Raroia, or Raro-nuku, is an atoll of the Tuamotus chain in French Polynesia, located 740 km northeast of Tahiti and 6 km southwest of Takume. Administratively it is a part of the commune of Makemo.

The oval-shaped atoll measures 43 km by 14 km and has a land area of 41 km². A navigable waterway leads to the central lagoon, which has an area of 359 km². The population as of the 2012 census was 233. The town of Garumaoa is the main settlement. Raroians live principally on fishing, copra cultivation, and pearl farming.

Raroia and Takume were called Napaite, "the Twins" (-ite, two), by the ancient Paumotu people.

The first recorded Europeans to reach Raroia were those of the Spanish expedition led by the Portuguese explorer Pedro Fernandes de Queirós on 14 February 1606. The island was charted as La Fugitiva (the fugitive in Spanish). It was later sighted again in 1820 by Fabian Gottlieb von Bellingshausen, who named it Barclay de Tolly after the Russian field marshal Michael Andreas Barclay de Tolly.

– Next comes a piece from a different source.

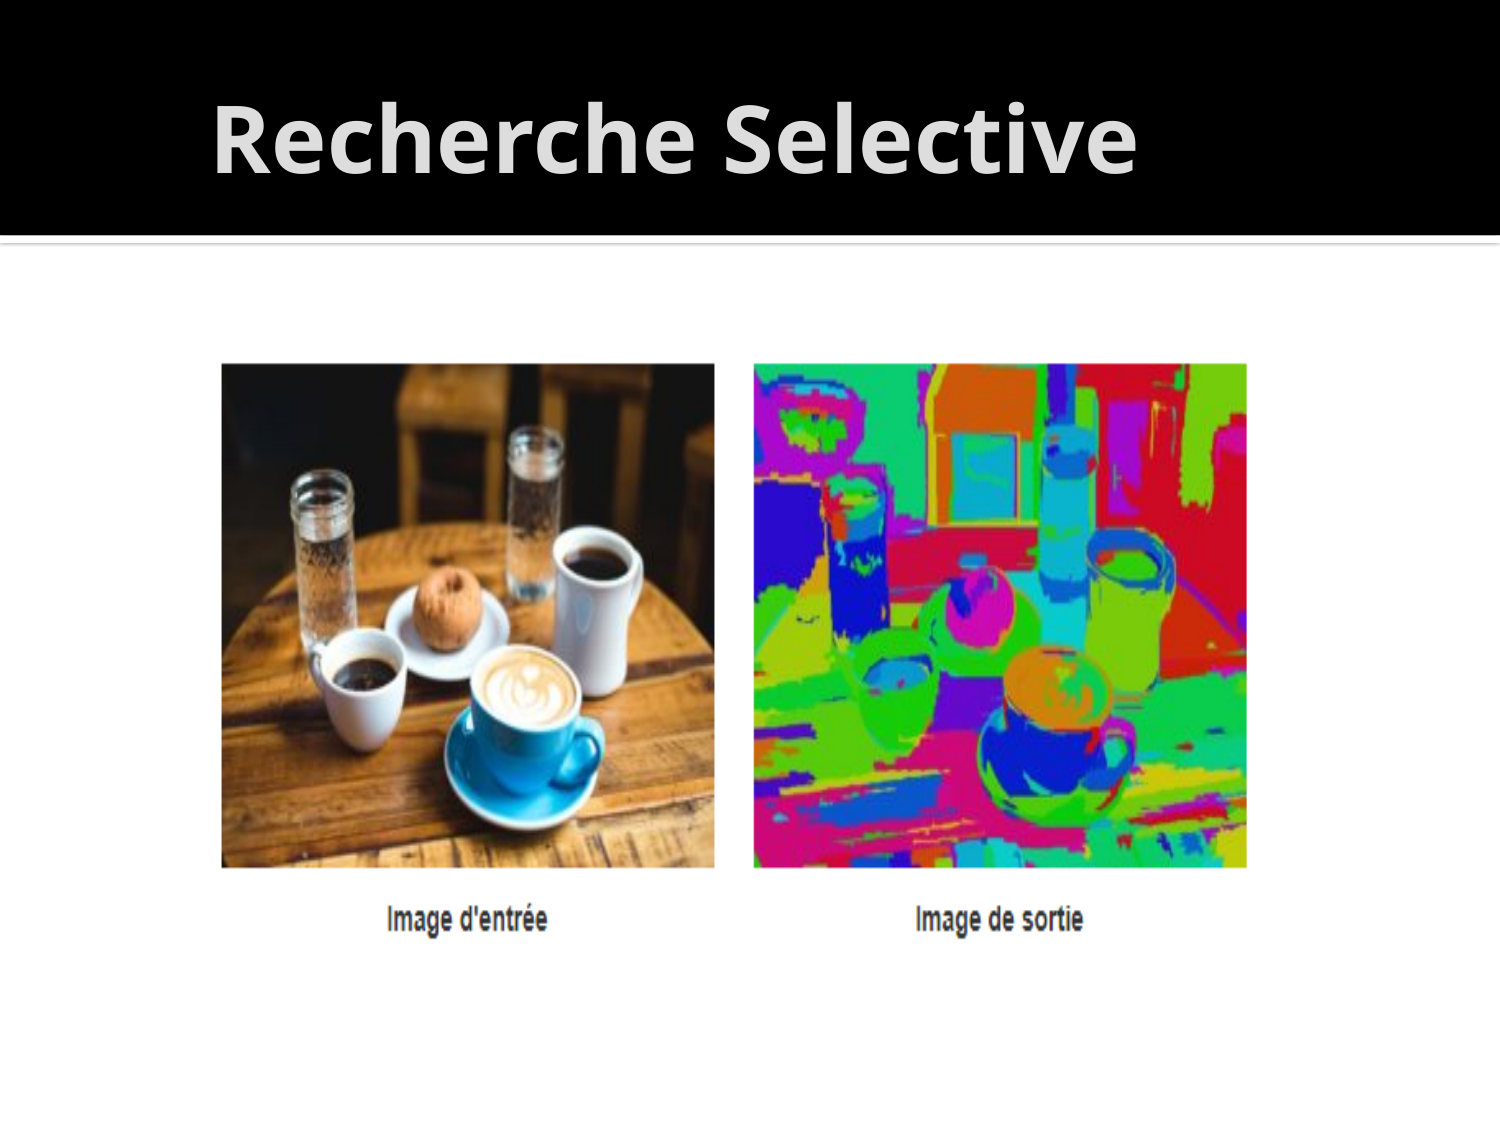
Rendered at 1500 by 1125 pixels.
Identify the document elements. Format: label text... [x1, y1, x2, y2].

In 1947, Thor Heyerdahl's Kon-Tiki raft arrived in Raroia after its 101-day journey from South America. Later, one of the crew members, Bengt Danielsson, lived there and studied the economy and the society. He wrote some books about Raroia, notably his thesis Work and Life on Raroia (Uppsala, 1955). In his 1952 book Raroia: Happy Island of the South Seas, he observes, "The Raroian peace stems from the fact that the people have no material anxieties and no other object in life than just to live" (Danielsson, 294).